I am looking forward to catching up on some excellent Toronto reading, including a thoughtful re-read of Phyllis Brett Young's The Torontonians, which is being reissued by McGill-Queen's University Press later in 2007. Also on tap: more Raymond Souster, Morley Callaghan, Catherine Bush (The Rules of Engagement and Claire's Head), Katherine Govier's Hearts Aflame, and dozens of other books piled around my study. I'll try to update the list of some recently acquired promising-sounding works. My usual reading preferences are for intelligent, philosophically challenging works, but lately I've had a craving for lighter, plot-driven fiction suitable for reading in the sun. Catherine Bush is hardly fluff, but it's much more rewarding to take the time to read her novels slowly, and I'm looking forward to spending whole days with her novels. I'm also reading some of Maureen Jennings' excellent set-in-Victorian-Toronto detective novels.
I tend to use this blog to update on recent and forthcoming activities. Here are a few recent ones.
- In May Peter and I co-wrote an essay called "Acts of Salvage" (a summation of our urban scavenging adventures) which Coach House Books will publish later this year in GreenTOpia, an anthology of Toronto-focused environmental writing.
- I chatted about Toronto literature and the imaginative qualities of cities with Matt Galloway on CBC Radio One's "Here and Now" program on May 30th, a day before my "Imagined City" talk as part of the 2007 Toronto Festival of Architecture & Design.
- On June 2 the Toronto Star published "The Book on Toronto", an 'Ideas' feature article I wrote by accident after a reporter called asking for information on Toronto literature that would have taken hours to compile. I called his editor and told him I was not a research assistant. Many thanks to Ideas editor Gabe Gonda for the resulting invitation to write the piece.

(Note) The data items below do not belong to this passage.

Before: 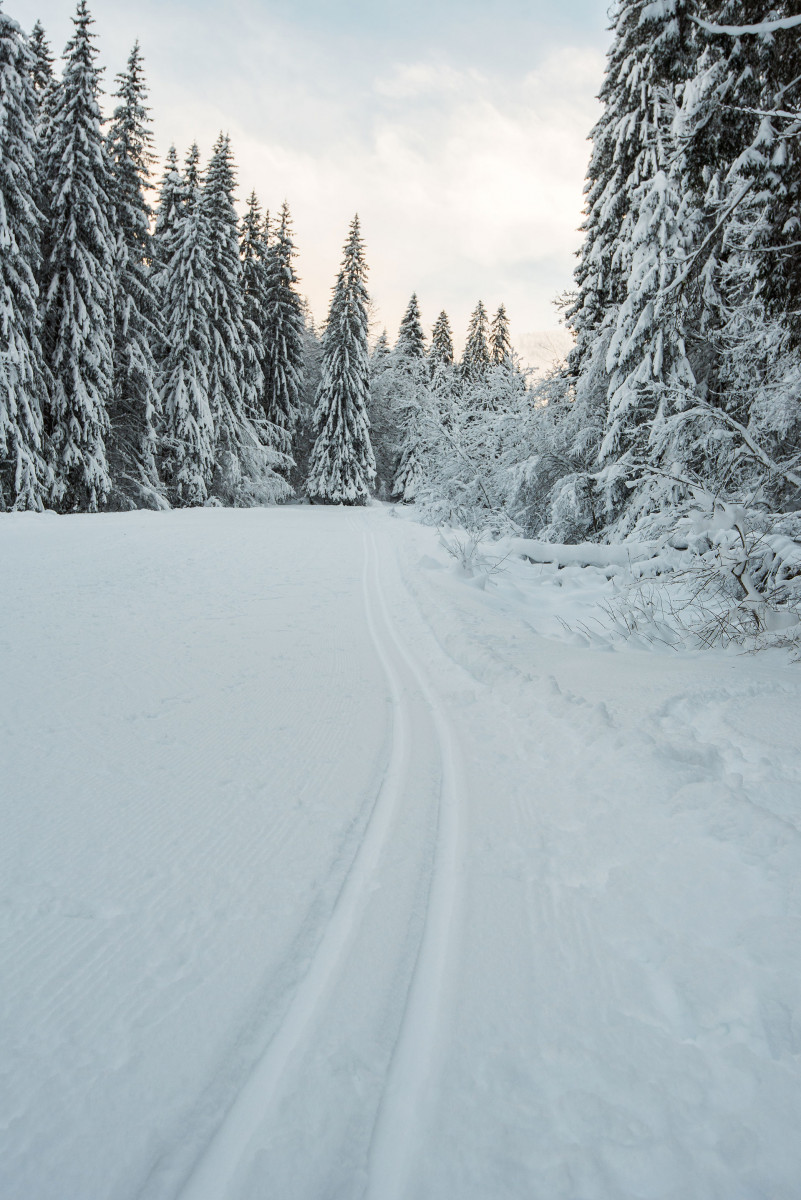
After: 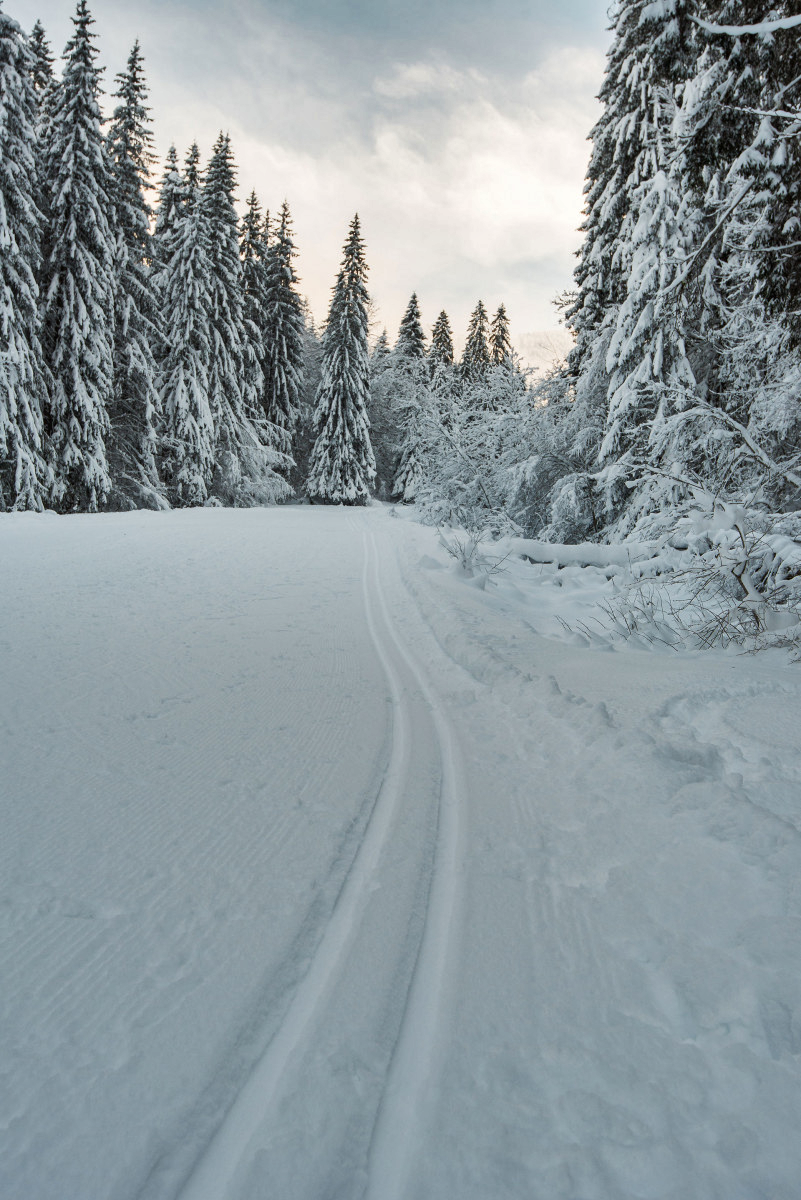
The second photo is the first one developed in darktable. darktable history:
shadows and highlights: white point adjustment 0.095, highlights -69.22, soften with gaussian
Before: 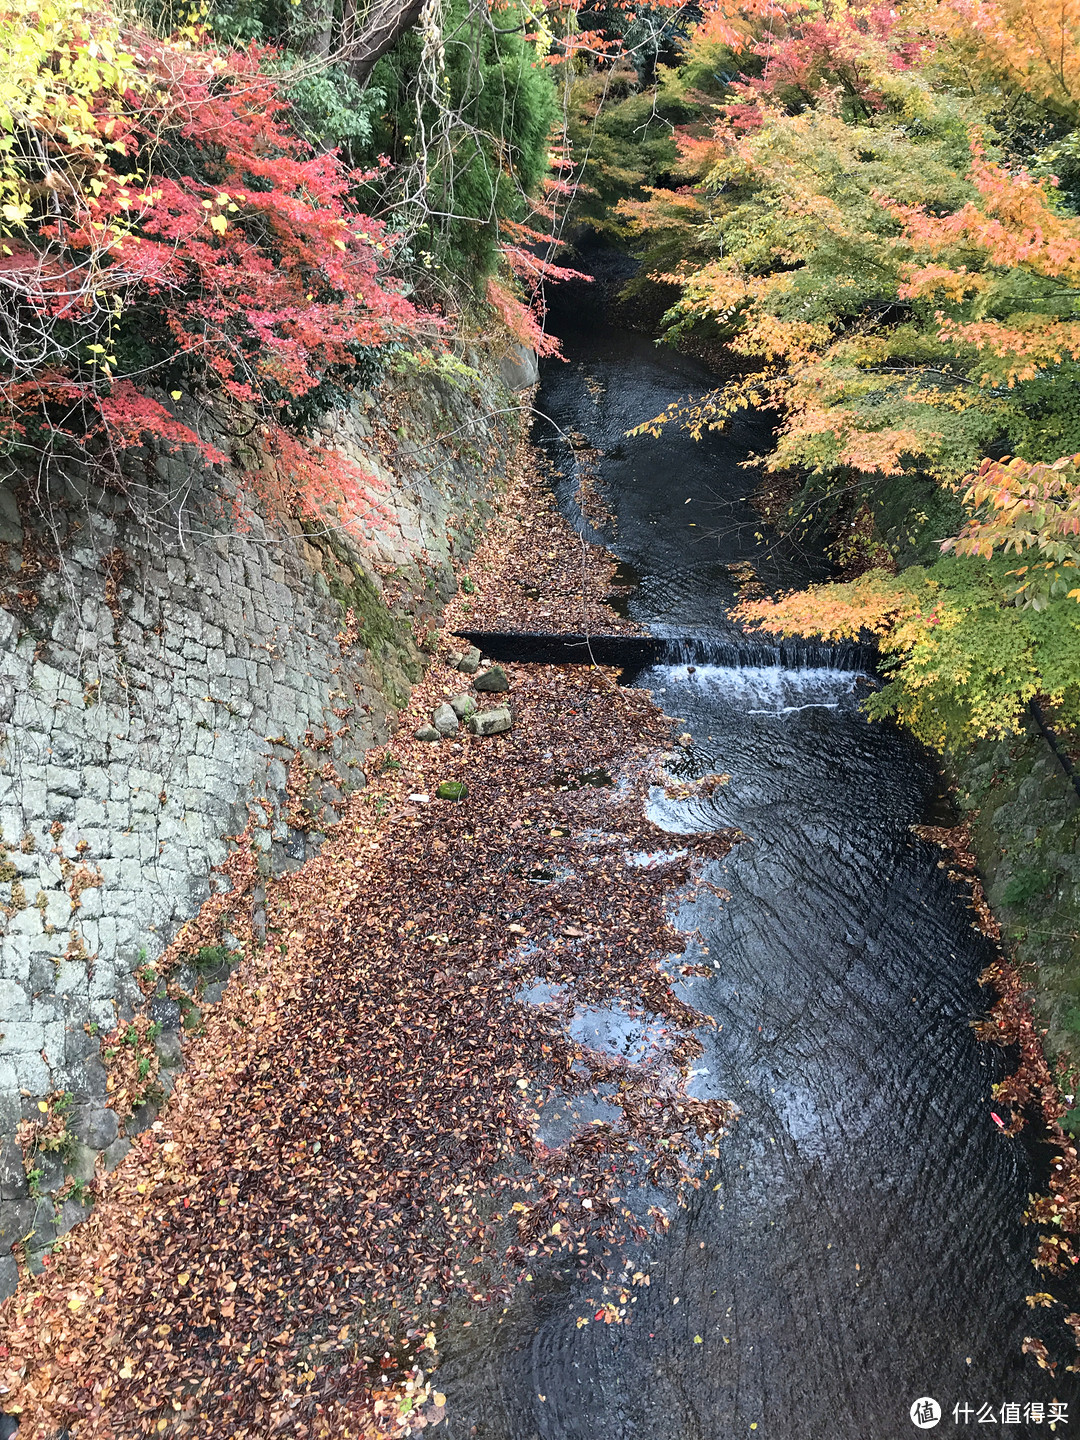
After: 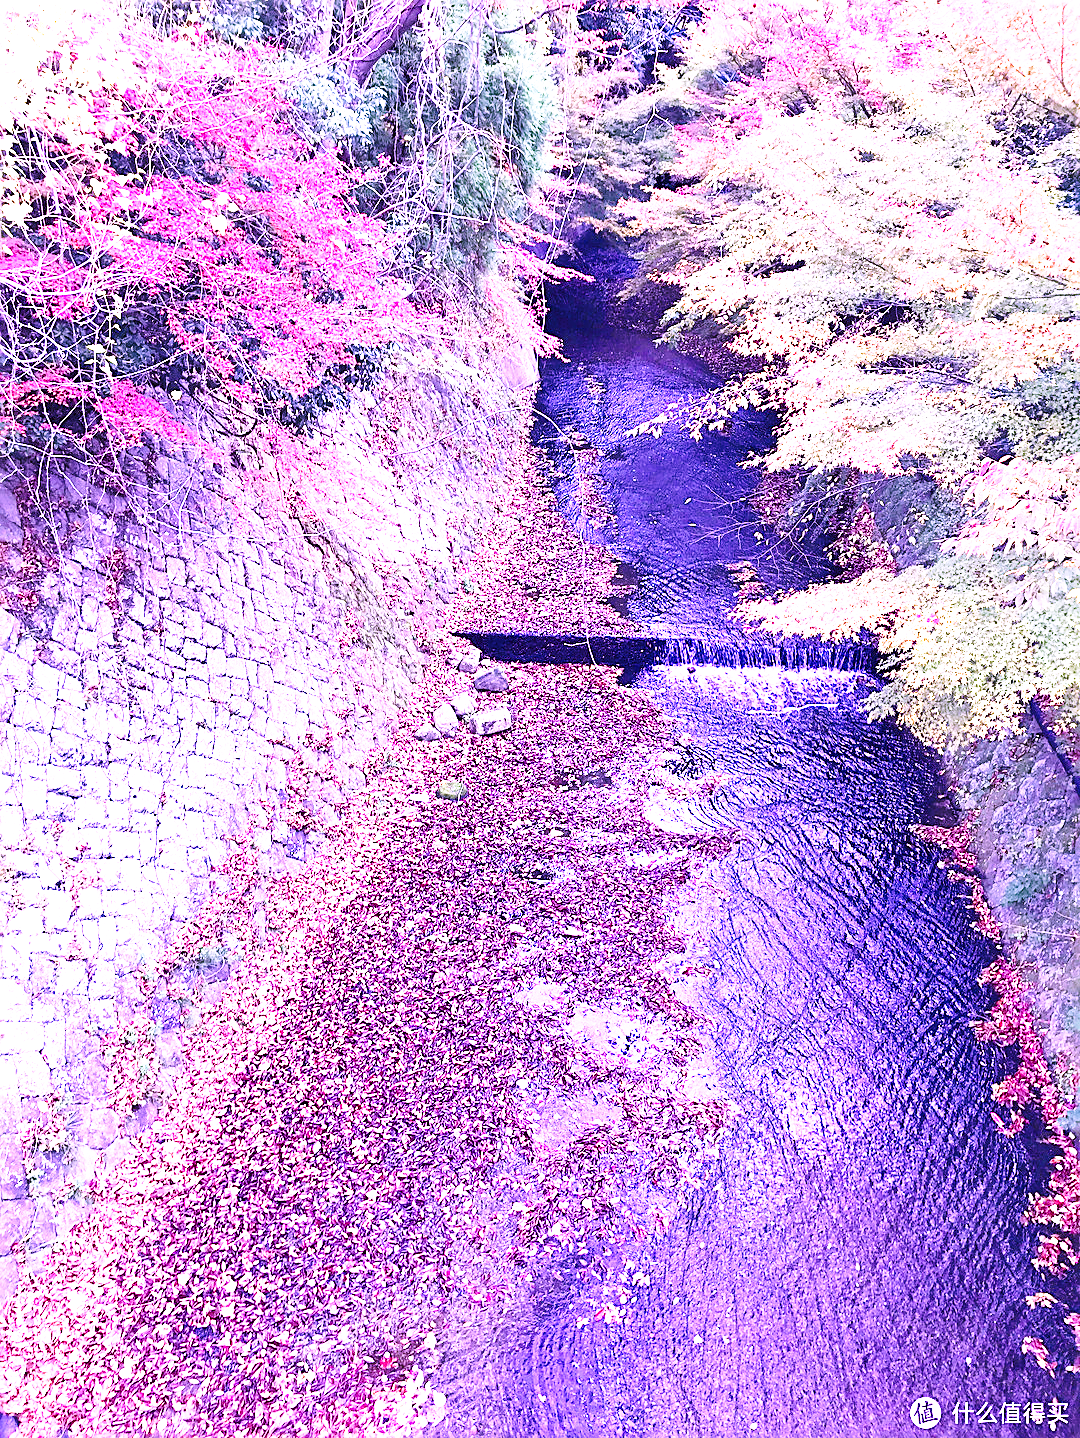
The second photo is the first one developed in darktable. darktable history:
color balance rgb: perceptual saturation grading › global saturation 36%, perceptual brilliance grading › global brilliance 10%, global vibrance 20%
crop: bottom 0.071%
exposure: black level correction 0, exposure 1.388 EV, compensate exposure bias true, compensate highlight preservation false
sharpen: on, module defaults
tone equalizer: on, module defaults
base curve: curves: ch0 [(0, 0) (0.028, 0.03) (0.121, 0.232) (0.46, 0.748) (0.859, 0.968) (1, 1)], preserve colors none
color calibration: illuminant custom, x 0.379, y 0.481, temperature 4443.07 K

- Library and Archives Canada has commissioned me to write an essay on Toronto literature for a national project on regional literature they'll be releasing in 2008. More details forthcoming. I'm excited to be participating as a new look at the shifting landscape of Canadian literature is vastly overdue.
- And I'm quite grateful to Spacing magazine for making me a contributing editor and letting me write a regular column on Toronto literature.
- Oh, and the Imagining Toronto course (code GEOG 4280 3.0) will run again in the Department of Geography at York University. I think enrollment has filled up already, but there might still be room for one or two more students.